A velha face da América Latina
O Estado de S.Paulo
A velha América Latina do populismo e das políticas voluntaristas ganha de novo espaço no cenário internacional, com a truculenta reestatização da YPF. Essa marca da latinoamericanidad nunca foi inteiramente apagada, mas vinha sendo ofuscada pelos sinais de modernização de um continente conhecido até o fim do século passado pela instabilidade política, pela irresponsabilidade da gestão econômica e pelas crises financeiras frequentes. De repente, a imagem do passado novamente se manifestou, com vigor, e atraiu a atenção num foro multilateral. Provocado para falar sobre a nova ação do governo argentino, o presidente do Banco Mundial, Robert Zoellick, classificou-a como um erro e alertou para a importância de acompanhar com atenção os sintomas de populismo. No dia anterior, o assunto havia sido tratado pelo economista Augusto de la Torre, responsável, no banco, pela seção da América Latina. É importante, disse ele, esclarecer rapidamente as condições da expropriação e da compensação, porque essas informações são essenciais para os investidores. Ele teria sido mais didático se chamasse a atenção para os erros cometidos na Venezuela.
Nos anos 90 os latino-americanos começaram a deixar de buscar auxílio do FMI. Alguns, incluído o Brasil, se tornaram fornecedores de recursos para operações de emergência. O Chile tomou a dianteira da renovação, ficou isolado por algum tempo, mas acabou sendo seguido por vários vizinhos.
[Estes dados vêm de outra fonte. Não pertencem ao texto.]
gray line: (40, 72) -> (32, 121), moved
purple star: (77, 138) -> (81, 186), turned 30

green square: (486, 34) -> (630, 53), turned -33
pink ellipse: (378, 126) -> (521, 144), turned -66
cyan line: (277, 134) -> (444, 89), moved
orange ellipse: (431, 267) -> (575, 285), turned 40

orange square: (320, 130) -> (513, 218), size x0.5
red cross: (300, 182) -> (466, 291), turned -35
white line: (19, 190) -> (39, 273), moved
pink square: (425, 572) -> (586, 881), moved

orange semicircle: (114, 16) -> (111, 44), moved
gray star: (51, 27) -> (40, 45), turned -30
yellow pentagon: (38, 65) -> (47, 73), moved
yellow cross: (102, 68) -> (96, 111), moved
Desde o agravamento da crise financeira, em 2008, o mundo rico passou a ser o foco dos problemas globais e das preocupações de entidades como o FMI, tomando o lugar ocupado por muito tempo pelos latino-americanos e outros países em desenvolvimento. As instituições multilaterais elevaram ao primeiro plano dois desafios - ajudar na recuperação da economia global e na reordenação do sistema financeiro, socorrendo, ao mesmo tempo, os países mais pobres da África, do Sul da Ásia e, em menor número, da América Latina. Essa ordem de preocupações permanece, mas o cenário foi perturbado, mais uma vez, pelo alerta lançado de Buenos Aires. O passado está vivo e velhos vícios podem manifestar-se de forma assustadora a qualquer momento.
Neste ano, como na maior parte da última década, os latino-americanos ficaram num confortável segundo plano, na lista das inquietações dos dirigentes do FMI e do Banco Mundial. Na reunião de primavera das duas instituições entraram em pauta a análise das medidas adotadas para enfrentar a crise da Europa e os sinais de melhora na zona do euro.
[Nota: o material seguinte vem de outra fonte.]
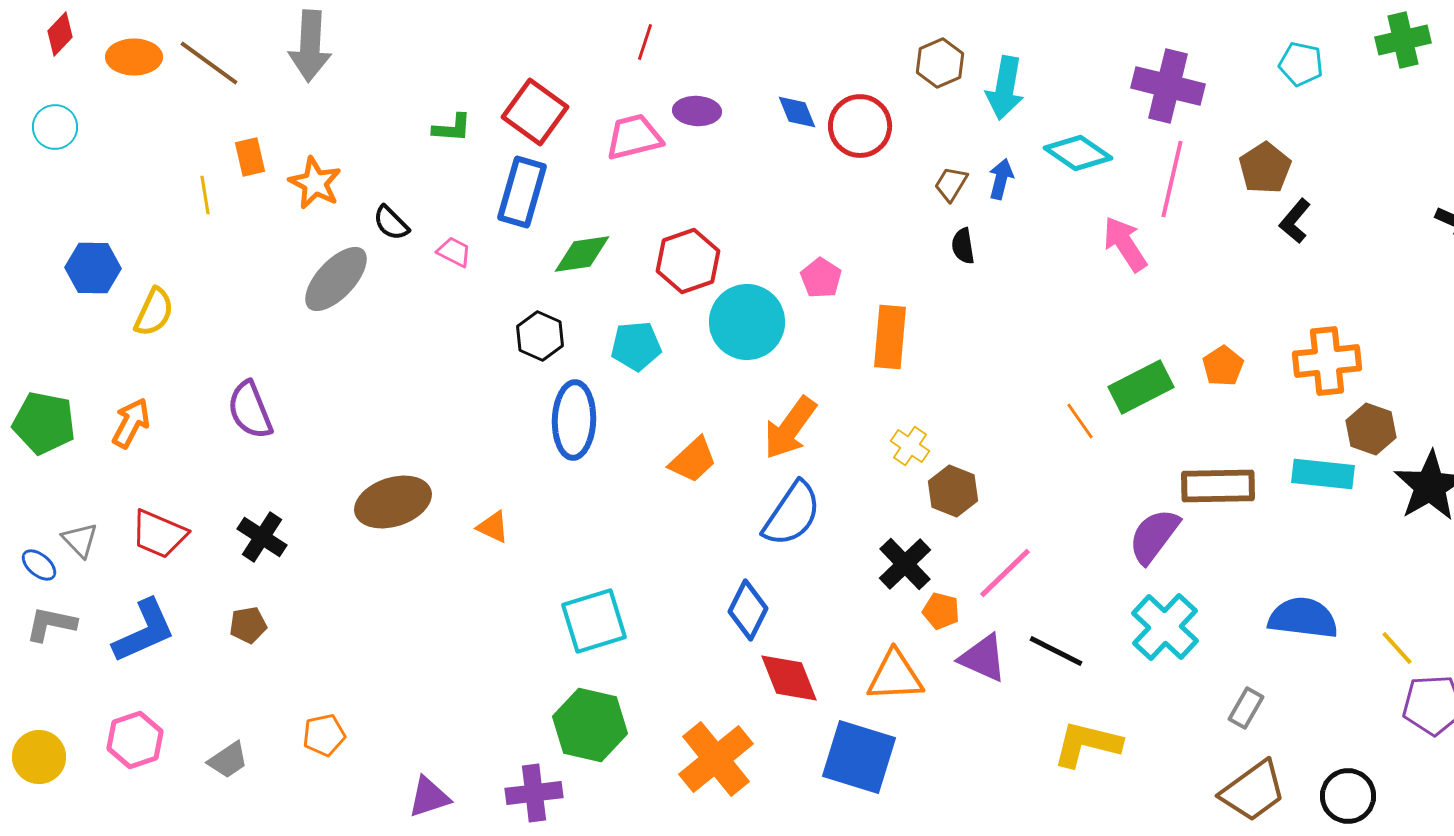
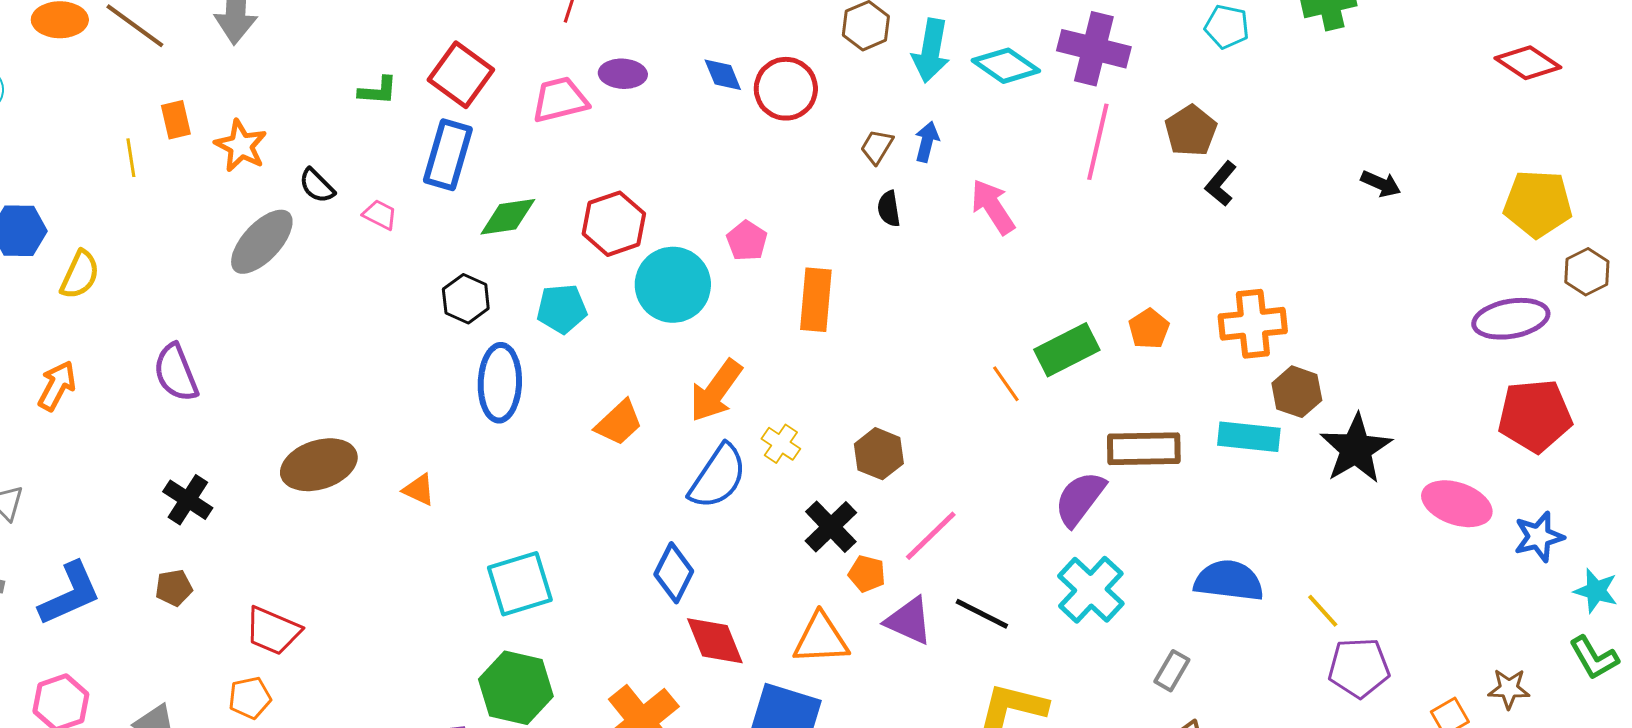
cyan diamond: (1078, 153) -> (1006, 66), moved
pink arrow: (1125, 244) -> (993, 207), moved
yellow cross: (910, 446) -> (781, 444), moved
red trapezoid: (159, 534) -> (273, 631), moved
Mas há perigos importantes à frente, advertiram dirigentes e especialistas. O epicentro da crise continua na Europa, mas os emergentes - que enfrentaram a crise global com sucesso até agora - continuam vulneráveis a choques externos. A lista dos riscos inclui o ajuste dos bancos europeus, com a provável contração de seus empréstimos, e a instabilidade dos fluxos financeiros. A ameaça de um choque parecido com o da quebra do banco Lehman Brothers, em 2008, permanece no horizonte. Além disso, há riscos internos, derivados, por exemplo, da rápida expansão do crédito em países como a China e o Brasil. Mas são, de modo geral, problemas muito diferentes daqueles tradicionalmente vividos nos países latino-americanos. É como se esses países houvessem subido vários degraus na escala da seriedade e da respeitabilidade. Não se trata de enfrentar a inflação descontrolada ou a velha crise do balanço de pagamentos. Há problemas, mas decorrentes principalmente do forte ingresso de capitais e da valorização cambial. No caso brasileiro há o problema especial do "custo Brasil", mas é possível enfrentá-lo antes que provoque consequências graves.
Já a nova estripulia argentina chama a atenção principalmente porque mostra a persistência de alguns dos piores vícios políticos da região. Durante anos, as estatísticas argentinas foram citadas com reservas em documentos do FMI e as ressalvas novamente apareceram no Panorama Econômico Mundial divulgado nesta semana. Falta encontrar a bala de prata capaz de liquidar certos males da latinoamericanidad.